Xamarin team: Is this a definite bug or are we expected to go manually create and manage our keystore?
Comment 6 Miguel de Icaza [MSFT] 2013-05-22 14:25:01 UTC
Michael,

Should we add UI to Xamarin Studio/Visual studio to handle this?

The documentation linked is kind of long and boring.
Comment 7 Arthur Daley 2013-08-20 12:55:07 UTC
No offence, but not only is the documentation long and boring, but the process doesn't work.

I get the following in the output window:

_____________________________________________________________________

Attempting to Sign package with custom key

Failed to sign package
jarsigner: unable to open jar file: <path>/<projectname>.Android.apk

Attempting to Align package

Failed to Align package
jarsigner: unable to open jar file: <path>/<projectname>.Android.apk
______________________________________________________________________


Isn't being able to actually deploy your application a kind of basic requirement?

I'm kind of amazed by this, when paying $1000 per license... I kind of expected it work.
Comment 8 Arthur Daley 2013-08-20 13:16:56 UTC
Sorry... I was having a "moment".
Comment 9 Herman Schoenfeld 2013-10-21 03:04:41 UTC
Confirmed this still is not fixed in Oct 21, 2013.. Xamarin team acting like their product still open source. Unacceptable.
Comment 13 Dylan Wilson 2014-02-18 05:09:58 UTC
I also experienced this today.
Comment 14 Atsushi Eno 2014-09-01 04:27:15 UTC
Still present.
Comment 15 Atsushi Eno 2014-09-01 05:01:20 UTC
Actually it is not the case. At present, we need to create a new key that is valid at least for *25* years. With that long term, the dialog resulted in generating valid apk.

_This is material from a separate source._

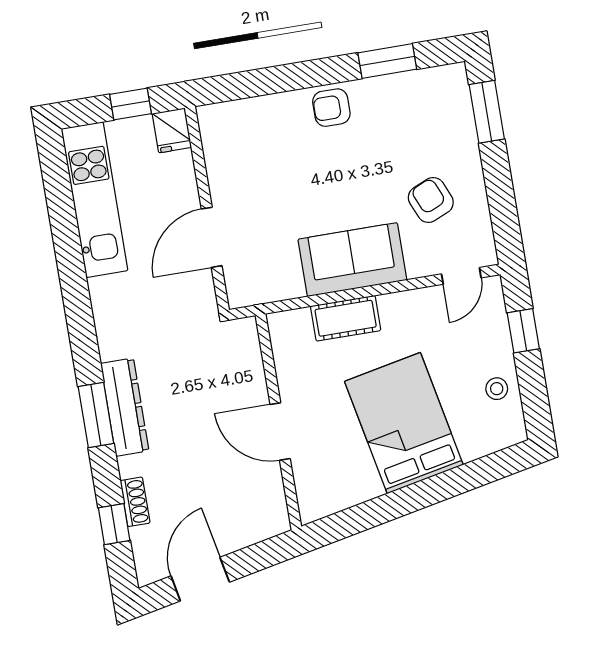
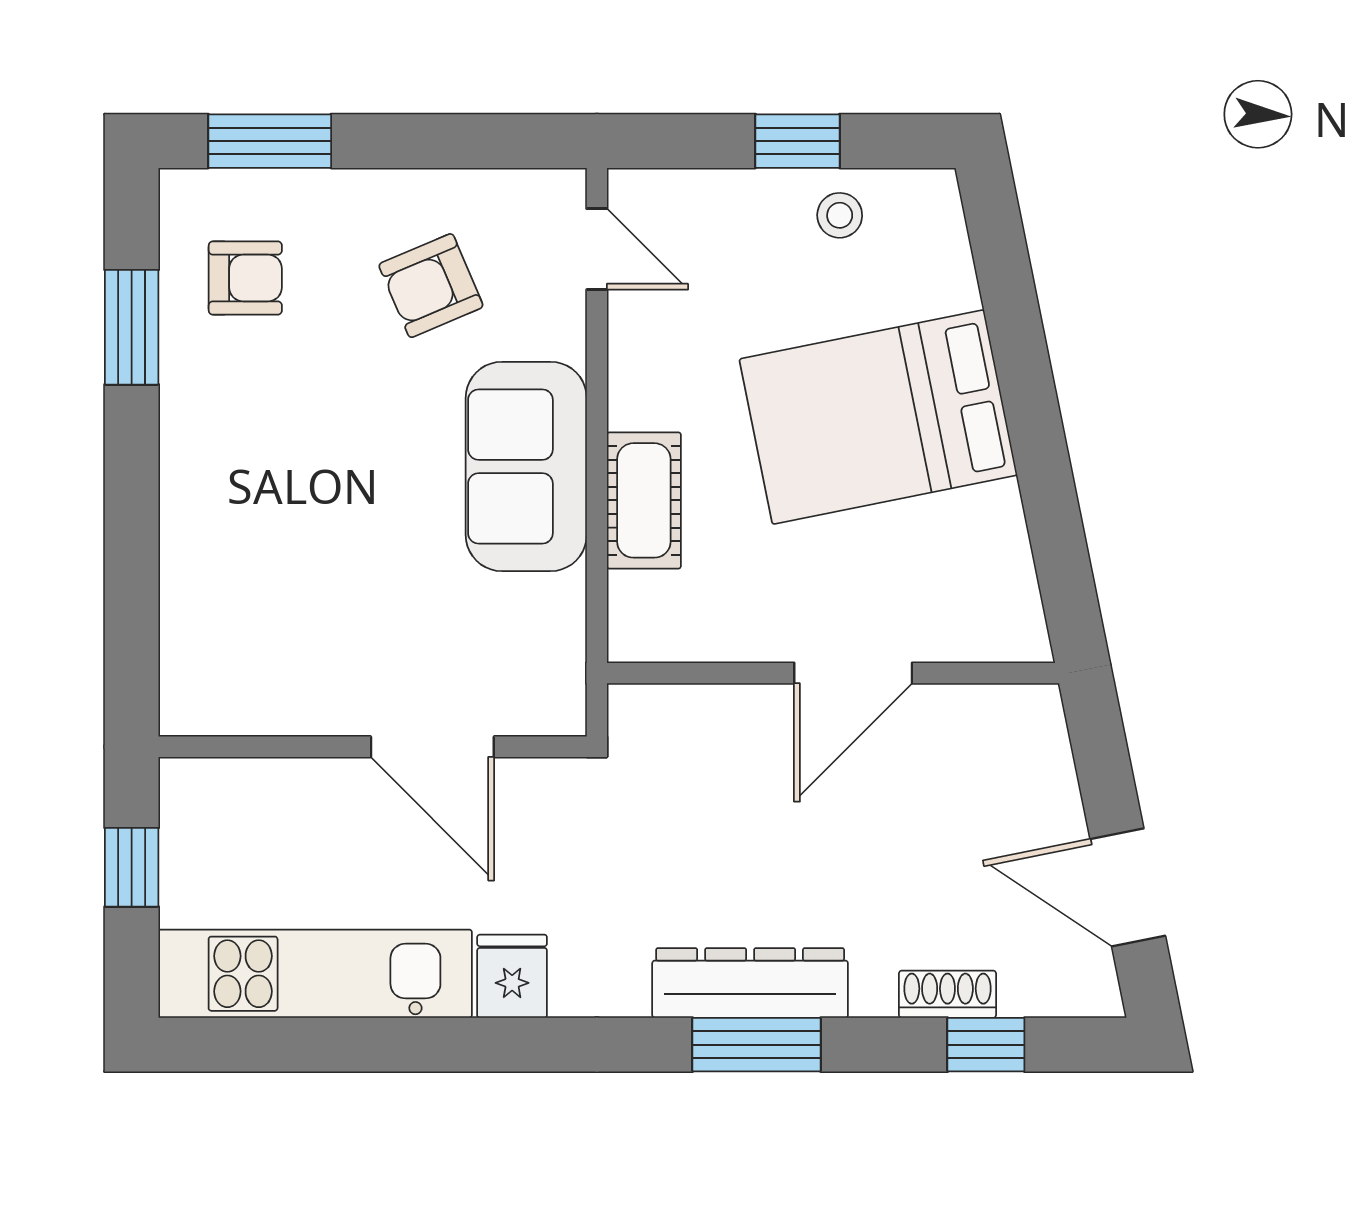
armchair: (331, 108) -> (245, 278), moved, turned -90
fridge: (172, 130) -> (512, 976), moved, turned -90
window: (523, 331) -> (797, 141), moved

I verified this with XS. VS may still have this issue, so keeping this open.
Comment 16 dean.ellis 2016-03-14 10:46:00 UTC
I created a keystore with a 22 year expiration using the UI in VS. 
I then verified the expiration date using the keytool and it was reporting that the keystore had a 22 year expiration. 

I am therefore closing this issue as fixed.